JOBS:
1) List every date or year mentioned in the tribute to Miguel Contreras below.
2) Carry on the tribute to Miguel Contreras below, picking up after its final sentence.

PASSAGE PROVIDED:
Miguel Contreras, 52, warrior for working families

‘La union hace la fuerza’: Unity makes strength

Miguel Contreras, secretary-treasurer of the 800,000-member Los Angeles County Federation of Labor, died of a heart attack May 6 at the age of 52.

Contreras began his tenure as the leader of the County Federation of Labor in 1996 by calling upon union leaders to work with greater unity and commitment in organization and politics. He set the tone working tirelessly day by day, week by week, month by month, year by year to develop maximum unity and participation in successful strikes, negotiations, organizing drives, elections, community and cultural activities of all kinds. He made multiracial, multicultural unity a principled practice. It worked.

“The greatest tribute to Miguel Contreras is continuing his mission and his work of revitalizing the labor movement he loved so much across L.A. and the Americas,” said Charles Lester, who was unanimously elected interim secretary-treasurer of the federation by its executive board. Lester is the first African American to head the labor council. Some 40 local labor leaders, including the board members, stood behind him in a united show of resolve to reinforce and build upon Contreras’ legacy at a press conference at the federation’s Los Angeles headquarters May 10.

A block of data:
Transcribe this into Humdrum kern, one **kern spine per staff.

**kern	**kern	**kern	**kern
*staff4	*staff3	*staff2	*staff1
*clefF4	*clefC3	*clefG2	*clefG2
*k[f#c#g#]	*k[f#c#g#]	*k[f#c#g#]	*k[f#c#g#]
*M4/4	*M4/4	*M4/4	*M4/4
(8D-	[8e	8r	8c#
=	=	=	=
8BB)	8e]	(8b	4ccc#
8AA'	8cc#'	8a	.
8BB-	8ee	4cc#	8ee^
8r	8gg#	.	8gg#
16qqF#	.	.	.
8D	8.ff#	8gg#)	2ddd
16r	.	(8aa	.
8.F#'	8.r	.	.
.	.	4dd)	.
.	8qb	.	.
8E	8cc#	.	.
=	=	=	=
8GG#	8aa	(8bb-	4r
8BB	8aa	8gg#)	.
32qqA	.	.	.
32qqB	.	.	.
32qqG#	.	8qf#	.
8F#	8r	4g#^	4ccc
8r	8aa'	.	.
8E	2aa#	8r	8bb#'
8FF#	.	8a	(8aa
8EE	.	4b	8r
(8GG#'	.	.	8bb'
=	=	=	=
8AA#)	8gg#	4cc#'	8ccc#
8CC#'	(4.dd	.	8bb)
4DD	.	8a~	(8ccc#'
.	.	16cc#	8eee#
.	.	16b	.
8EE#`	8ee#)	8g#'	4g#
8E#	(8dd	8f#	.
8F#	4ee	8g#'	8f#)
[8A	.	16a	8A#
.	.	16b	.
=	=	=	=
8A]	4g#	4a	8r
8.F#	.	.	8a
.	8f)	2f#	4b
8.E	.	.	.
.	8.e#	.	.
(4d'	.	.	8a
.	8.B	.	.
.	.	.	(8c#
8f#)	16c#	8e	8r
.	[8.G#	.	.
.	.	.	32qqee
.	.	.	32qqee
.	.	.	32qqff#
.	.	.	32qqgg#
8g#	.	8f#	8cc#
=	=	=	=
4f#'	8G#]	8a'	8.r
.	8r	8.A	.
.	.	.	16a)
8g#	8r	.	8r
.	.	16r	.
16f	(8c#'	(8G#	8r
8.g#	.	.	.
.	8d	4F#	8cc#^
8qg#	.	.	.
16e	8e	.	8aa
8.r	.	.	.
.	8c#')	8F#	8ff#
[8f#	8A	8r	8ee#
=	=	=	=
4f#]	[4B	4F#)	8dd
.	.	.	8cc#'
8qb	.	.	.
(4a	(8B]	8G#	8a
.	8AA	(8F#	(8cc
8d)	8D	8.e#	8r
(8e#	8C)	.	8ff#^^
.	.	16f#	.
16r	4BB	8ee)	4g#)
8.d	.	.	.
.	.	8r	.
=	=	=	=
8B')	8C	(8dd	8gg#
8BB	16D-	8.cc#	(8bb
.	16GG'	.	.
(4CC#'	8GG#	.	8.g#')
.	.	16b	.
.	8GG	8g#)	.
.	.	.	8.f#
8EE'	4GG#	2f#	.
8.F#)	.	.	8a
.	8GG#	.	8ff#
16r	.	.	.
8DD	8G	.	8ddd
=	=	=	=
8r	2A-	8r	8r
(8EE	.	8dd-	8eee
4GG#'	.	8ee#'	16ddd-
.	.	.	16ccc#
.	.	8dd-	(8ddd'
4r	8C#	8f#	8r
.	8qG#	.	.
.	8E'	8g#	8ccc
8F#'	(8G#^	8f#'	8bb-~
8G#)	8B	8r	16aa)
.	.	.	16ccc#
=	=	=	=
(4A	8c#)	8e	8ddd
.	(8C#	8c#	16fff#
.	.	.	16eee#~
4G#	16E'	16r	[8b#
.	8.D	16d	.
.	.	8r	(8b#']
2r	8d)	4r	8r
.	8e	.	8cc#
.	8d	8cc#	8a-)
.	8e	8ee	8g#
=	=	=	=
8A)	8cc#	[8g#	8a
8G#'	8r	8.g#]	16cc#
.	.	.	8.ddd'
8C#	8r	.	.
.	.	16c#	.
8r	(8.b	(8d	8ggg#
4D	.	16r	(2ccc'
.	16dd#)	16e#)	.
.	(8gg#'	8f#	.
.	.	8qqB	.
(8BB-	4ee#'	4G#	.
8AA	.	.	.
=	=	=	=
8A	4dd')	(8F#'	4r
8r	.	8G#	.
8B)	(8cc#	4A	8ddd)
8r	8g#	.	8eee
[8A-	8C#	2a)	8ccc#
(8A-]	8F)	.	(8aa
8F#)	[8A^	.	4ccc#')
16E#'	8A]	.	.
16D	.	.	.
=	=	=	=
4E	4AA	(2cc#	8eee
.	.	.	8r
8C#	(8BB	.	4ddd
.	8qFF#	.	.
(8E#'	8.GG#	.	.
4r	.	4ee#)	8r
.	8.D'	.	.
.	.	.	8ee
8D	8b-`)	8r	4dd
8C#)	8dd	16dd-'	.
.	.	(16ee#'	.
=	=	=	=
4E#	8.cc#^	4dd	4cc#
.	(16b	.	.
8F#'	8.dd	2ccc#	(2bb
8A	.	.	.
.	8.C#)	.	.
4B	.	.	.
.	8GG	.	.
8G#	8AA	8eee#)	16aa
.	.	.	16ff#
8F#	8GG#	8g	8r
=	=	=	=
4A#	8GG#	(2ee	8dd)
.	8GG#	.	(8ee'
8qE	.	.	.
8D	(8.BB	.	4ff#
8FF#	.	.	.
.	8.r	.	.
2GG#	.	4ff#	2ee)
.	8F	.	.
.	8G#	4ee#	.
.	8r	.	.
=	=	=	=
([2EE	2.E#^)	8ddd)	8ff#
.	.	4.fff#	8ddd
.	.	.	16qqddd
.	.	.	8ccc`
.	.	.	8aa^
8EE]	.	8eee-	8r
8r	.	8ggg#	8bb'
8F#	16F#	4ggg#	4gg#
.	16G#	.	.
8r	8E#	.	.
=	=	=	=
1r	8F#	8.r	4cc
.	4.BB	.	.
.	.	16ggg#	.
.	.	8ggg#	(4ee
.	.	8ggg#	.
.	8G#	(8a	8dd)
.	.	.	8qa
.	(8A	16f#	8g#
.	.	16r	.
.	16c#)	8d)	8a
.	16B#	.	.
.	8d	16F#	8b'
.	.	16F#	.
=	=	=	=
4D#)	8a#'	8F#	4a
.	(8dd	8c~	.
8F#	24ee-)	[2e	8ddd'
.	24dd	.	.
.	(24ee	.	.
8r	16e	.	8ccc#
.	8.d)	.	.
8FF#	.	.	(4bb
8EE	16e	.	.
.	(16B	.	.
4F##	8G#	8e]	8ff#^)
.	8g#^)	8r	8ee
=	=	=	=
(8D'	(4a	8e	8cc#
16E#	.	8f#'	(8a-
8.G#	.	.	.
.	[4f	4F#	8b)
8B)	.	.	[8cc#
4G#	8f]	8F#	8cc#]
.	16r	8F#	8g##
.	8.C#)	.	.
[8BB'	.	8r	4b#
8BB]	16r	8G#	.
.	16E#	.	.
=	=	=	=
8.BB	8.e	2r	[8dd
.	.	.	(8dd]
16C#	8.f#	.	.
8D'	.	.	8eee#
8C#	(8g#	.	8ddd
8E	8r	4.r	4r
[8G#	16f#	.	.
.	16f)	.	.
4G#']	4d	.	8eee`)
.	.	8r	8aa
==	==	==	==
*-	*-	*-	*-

TASK RESULTS:
1)
May 6
1996
May 10

2)
With Contreras at the helm, organized labor in Los Angeles County emerged as a political and economic force to be reckoned with. He headed the County Fed’s political action committee from 1994 until his election as secretary-treasurer.

Contreras began his union activism as a teenager when his father became an activist and leader in the United Farm Workers of America. Miguel receiving training as an organizer from UFW founder Cesar Chavez. He went on to become a successful organizer for the Hotel Employees and Restaurant Employees Union (HERE) in San Francisco, Nevada and New York.

In the mid 1980s he was assigned to Los Angeles where he joined with and then married another HERE leader and organizer, Maria Elena Durazo. While raising two sons, the couple has shown that “La union hace la fuerza” begins at home, dedicating their lives to raising the living standards and quality of life of working families and communities on a city, state and national level.

Under Contreras’ leadership the federation has helped local unions win major battles in organization, negotiations and strikes. Coalitions have been built with women, youth and minority groups, and in election after election, the federation has put stronger pro-labor politicians in office at all levels. Contreras aimed to elect not just labor supporters but “warriors for the working families.”

At a time when the labor movement nationally is under attack by global corporations and the Bush administration (and in California the Schwarzenegger administration), and at a time when the AFL-CIO is in intense discussion on future strategy, the policies Contreras developed are seen as a unifying model. “By bringing unions and workers together across craft” and income divisions, Contreras had an impact “far beyond the borders of California,” said John Sweeney, president of the AFL-CIO.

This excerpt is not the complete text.